Task prompt => According to the report on the Wolcott Select Board's November 16 meeting, how much did the park and recreation committee request?

Text segment =>
------------------------------------------------------------

WOLCOTT – At the November 16 meeting, the Wolcott Select Board discussed budget submissions, the status of the new plow truck, and a Declaration of Inclusion.

The first topic for discussion was budget submissions. The library submitted a written budget proposal for the same amount as last year, $9,925. Tom Martin, zoning administrator, submitted a. written budget proposal for $10,625, essentially the same amount as last year. Permit fees will need to be raised to cover the increased cost of publication of notices. Martin also informed the board that it would be prudent to start looking into a town-wide reappraisal since there are so many towns already in the queue, pushing the time for completion years into the future.

Deb Klein presented a proposed budget of $25,400, a slight increase from last year. The board will address the $11,440 proposed budget for an assessor when putting the full budget together.

Michelle Cortes-Harkins, chair of the junk and litter committee, reviewed the committee’s proposed budget. There was a discussion about the activities the committee sponsors, such as Bulk Waste Day, Green Up Day in both spring and fall, Lamoille River cleanup, the Helpsy textile bins at the transfer station, and the Don’t Trash Wolcott signs. It was suggested that Bulk Waste Day and Green Up Days come out of the transfer station budget and go into the junk and litter committee budget. There was also discussion about how to handle fees coming to the town for textile recycling through Helpsy. Further discussions are planned.

On behalf of the park and recreation committee, Kee Gillen requested the same amount as last year, $1,000. It was noted $600 of that amount goes toward the porta-potty.

In the project manager report, board vice chair Kurt Klein reported that he recently met with Rob Moore from the Lamoille County Planning Commission (LCPC) to view work done by the road crew on several road segments, particularly Marsh Road and East Hill Road. Both Moore and Jim Ryan from VTrans said the crew did an excellent job. This work paves the way to the town being awarded a grant.

------------------------------------------------------------

(Collected data)
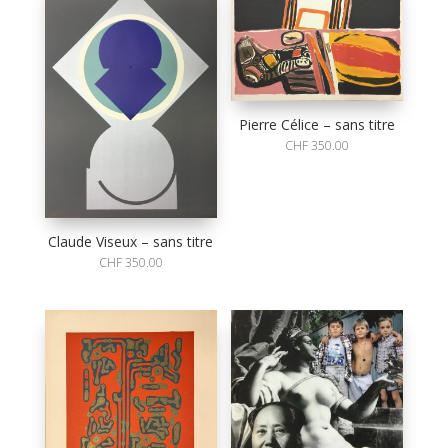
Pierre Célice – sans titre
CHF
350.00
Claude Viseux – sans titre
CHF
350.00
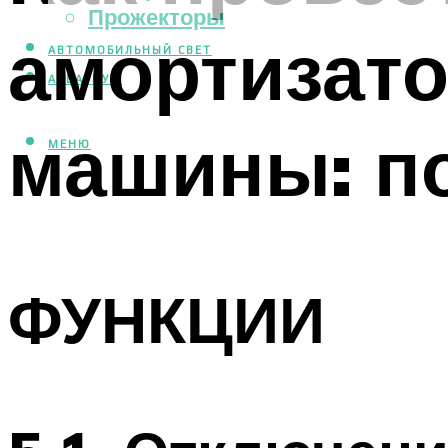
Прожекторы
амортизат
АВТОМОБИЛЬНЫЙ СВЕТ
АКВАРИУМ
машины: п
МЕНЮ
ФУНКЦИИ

------------------------------------------------------------

Solution to this problem => $1,000, the same amount as last year.